Killer bride in Montana takes a plea deal to second-degree murder just before jury gets case
As reported in this new AP article, headlined “Woman in newlywed killing case agrees to plead guilty to second-degree murder,” a high-profile federal homicide trial has now ended in a high-profile plea deal. Here are the details:
A federal judge accepted a guilty plea Thursday from a Montana newlywed after she reached a surprise plea agreement and said she pushed her husband from a cliff in Glacier National Park. The development came before a jury was set to begin considering the case against 22-year-old Jordan Graham.
In exchange for the plea to second-degree murder, prosecutors agreed to drop a first-degree murder charge and a count of making a false statement to authorities. First-degree murder means a crime is premeditated.
Graham could face a maximum sentence of life in prison on March 27.
In accepting the plea, District Judge Donald Molloy told Graham to recount exactly what happened the night of July 7 when her husband Cody Johnson, 25, fell to his death in the park.
Graham said she told Johnson that she wasn’t happy and wasn’t feeling like she should after getting married. She said they argued and at one point he grabbed her by the arm. She said she brushed his hand away and pushed him, with one hand on his arm and one on his back. “I wasn’t thinking about where we were … I just pushed,” she told the judge. She said she then drove back to Kalispell without calling for help because she was so afraid she did not know what to do.
Earlier in the day, defense attorneys wrapped up their case without testimony from Graham. Instead, they showed the jurors pictures and videos of Graham smiling as she had her hair done and tried on her borrowed wedding dress, then videos of the June 29 wedding and the couple’s first dance.
Those images attempted to chip away at the prosecution’s image of Graham as a cold, dispassionate woman who didn’t want to marry Johnson, and their contention that eight days later she led him to a dangerous precipice in the Montana park and deliberately pushed him to his death….
Both the prosecution and defense rested their cases Thursday after three and a-half days of testimony. The plea agreement was reached before closing arguments took place.
As for the statutory sentencing basics, here is the sentencing provision of 18 USC 1111, the federal murder statute: “Whoever is guilty of murder in the second degree, shall be imprisoned for any term of years or for life.” The federal sentencing guideline for second degree murder, 2A1.2, provides a base offense level of 38 and recommends an upward departure if “the defendant’s conduct was exceptionally heinous, cruel, brutal, or degrading to the victim.” Also, I think there could be (and likely will be?) some sentencing debate over whether an adjustment up for a vulnerable victim or an adjustment down for acceptance of responsibility should be applied.

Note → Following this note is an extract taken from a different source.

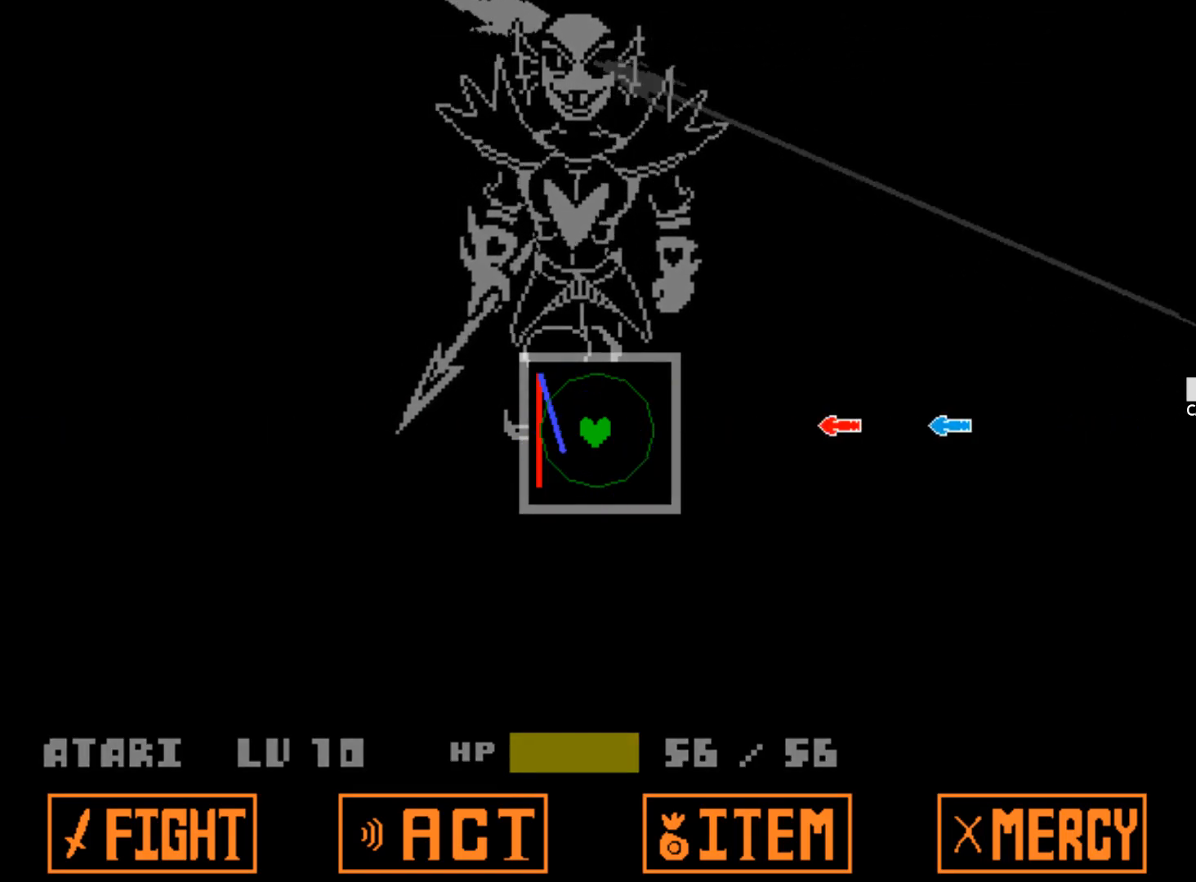
{"keys": ["left"], "events": [[117, "right", "down"], [267, "right", "up"], [500, "left", "down"]]}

If we assume the guideline level of 38 sticks (and she has no serious criminal history), the USSG Sentencing Table recommends a prison sentence of 235-293 months (just under 20 to 25 years). I suspect the defense team will likely argue for a downward variance from his range, while perhaps the prosecutors will ask for something toward the top of the range. Thus, I would right now put the (way-too-early) over/under betting line for here federal sentence at 20 years’ imprisonment.